I have single cell RNA seq reads from patient-derived xenograft tumor. I want to see what is the rate of cells with mouse reads. This is my output when I aligned my reads to the human genome:
Started job on | Jun 26 11:25:38 Started mapping on | Jun 26 11:27:02 Finished on | Jun 26 13:02:31 Mapping speed, Million of reads per hour | 137.19
Number of input reads | 218324074
Average input read length | 119
UNIQUE READS:
Uniquely mapped reads number | 137430056
Uniquely mapped reads % | 62.95%
Average mapped length | 92.13
Number of splices: Total | 6342135
Number of splices: Annotated (sjdb) | 5771925
Number of splices: GT/AG | 5988664
Number of splices: GC/AG | 76096
Number of splices: AT/AC | 4963
Number of splices: Non-canonical | 272412
Mismatch rate per base, % | 0.30%
Deletion rate per base | 0.01%
Deletion average length | 1.40
Insertion rate per base | 0.01%
Insertion average length | 1.19
MULTI-MAPPING READS:
Number of reads mapped to multiple loci | 15005928
% of reads mapped to multiple loci | 6.87%
Number of reads mapped to too many loci | 311785
% of reads mapped to too many loci | 0.14%
UNMAPPED READS:
Number of reads unmapped: too many mismatches | 0 % of reads unmapped: too many mismatches | 0.00% Number of reads unmapped: too short | 65565156 % of reads unmapped: too short | 30.03% Number of reads unmapped: other | 11149 % of reads unmapped: other | 0.01% CHIMERIC READS: Number of chimeric reads | 0 % of chimeric reads | 0.00%
These are the results of the alignment to the mouse reference:
Started job on | Jun 26 08:29:55 Started mapping on | Jun 26 08:31:18 Finished on | Jun 26 11:14:04 Mapping speed, Million of reads per hour | 80.48
Number of input reads | 218324074
Average input read length | 119
UNIQUE READS:
Uniquely mapped reads number | 17341041
Uniquely mapped reads % | 7.94%
Average mapped length | 92.97
Number of splices: Total | 1190336
Number of splices: Annotated (sjdb) | 1140791
Number of splices: GT/AG | 1154502
Number of splices: GC/AG | 8153
Number of splices: AT/AC | 1012
Number of splices: Non-canonical | 26669
Mismatch rate per base, % | 0.93%
Deletion rate per base | 0.02%
Deletion average length | 1.46
Insertion rate per base | 0.03%
Insertion average length | 1.16
MULTI-MAPPING READS:
Number of reads mapped to multiple loci | 2503443
% of reads mapped to multiple loci | 1.15%
Number of reads mapped to too many loci | 56181
% of reads mapped to too many loci | 0.03%
UNMAPPED READS:
Number of reads unmapped: too many mismatches | 0 % of reads unmapped: too many mismatches | 0.00% Number of reads unmapped: too short | 198421739 % of reads unmapped: too short | 90.88% Number of reads unmapped: other | 1670 % of reads unmapped: other | 0.00% CHIMERIC READS: Number of chimeric reads | 0 % of chimeric reads | 0.00%
However, I see a lot of recommendations to map the reads to a combined human and mouse reference genome instead. Can somebody explain the difference between mapping separately to each genome ref and to combined one?
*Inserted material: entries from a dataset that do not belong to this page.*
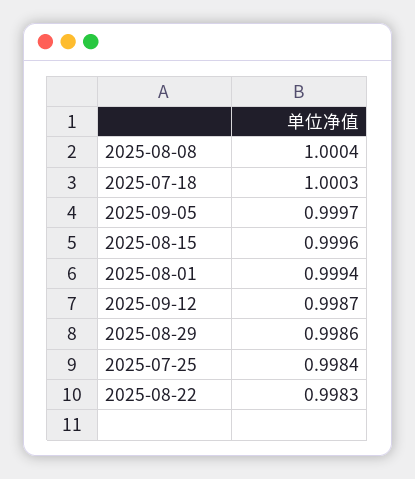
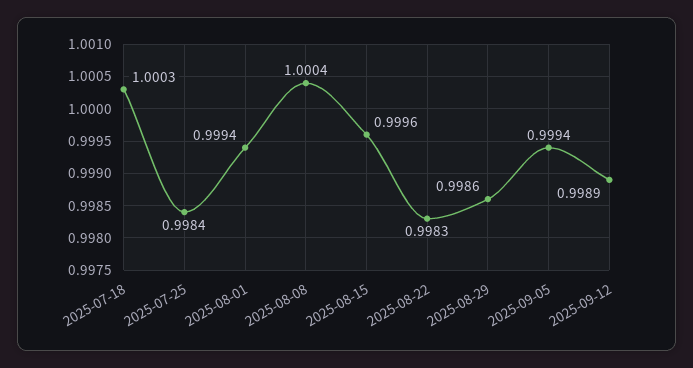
  {
    "2025-08-08": 1.0004,
    "2025-07-18": 1.0003,
-   "2025-09-05": 0.9997,
+   "2025-09-05": 0.9994,
    "2025-08-15": 0.9996,
    "2025-08-01": 0.9994,
-   "2025-09-12": 0.9987,
+   "2025-09-12": 0.9989,
    "2025-08-29": 0.9986,
    "2025-07-25": 0.9984,
    "2025-08-22": 0.9983
  }

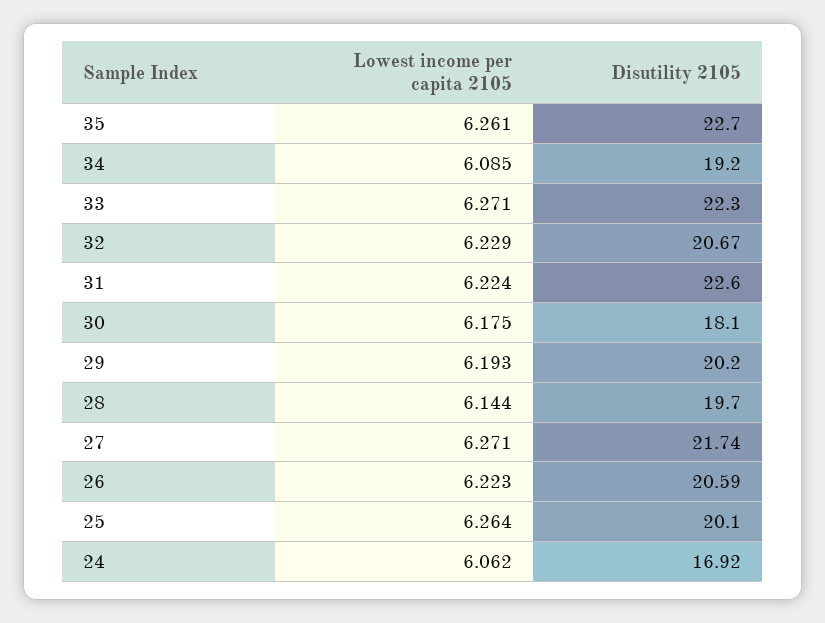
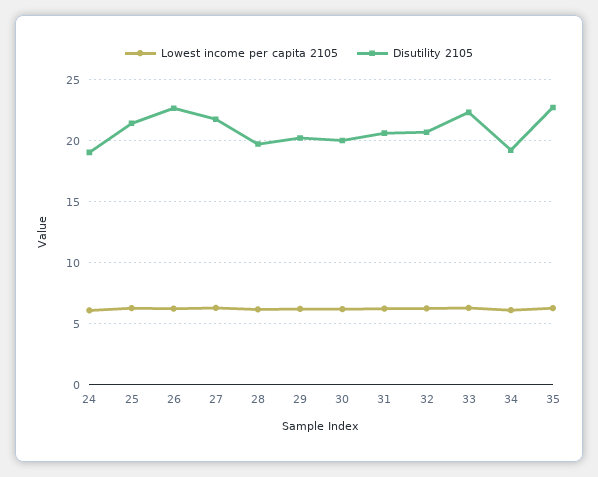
  {
    "Lowest income per capita 2105": {
      "35": 6.261,
      "34": 6.085,
      "33": 6.271,
      "32": 6.229,
      "31": 6.224,
      "30": 6.175,
      "29": 6.193,
      "28": 6.144,
      "27": 6.271,
      "26": 6.223,
      "25": 6.264,
      "24": 6.062
    },
    "Disutility 2105": {
      "35": 22.7,
      "34": 19.2,
      "33": 22.3,
      "32": 20.67,
-     "31": 22.6,
+     "31": 20.5,
-     "30": 18.1,
+     "30": 20,
      "29": 20.2,
      "28": 19.7,
      "27": 21.74,
-     "26": 20.59,
+     "26": 22.5,
-     "25": 20.1,
+     "25": 21.5,
-     "24": 16.92
+     "24": 19
    }
  }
- Can I say from the results above that only 8% of reads mapped to the mouse genome?
- Can I use just a bam file that resulted from alignment to human genome for my further analyses?
I am a newbie to bioinformatics, so I would really appreciate any recommendations/links what to read to understand the concepts of alignment and questions I asked above.
thank you!
thank you! I used cellranger with mouse+human combined reference as you advised. The results say that ~9% reads are mapped to mm10 and ~90% of reads are mapped to hg19. Do you know how to filter out those reads that map to mouse then?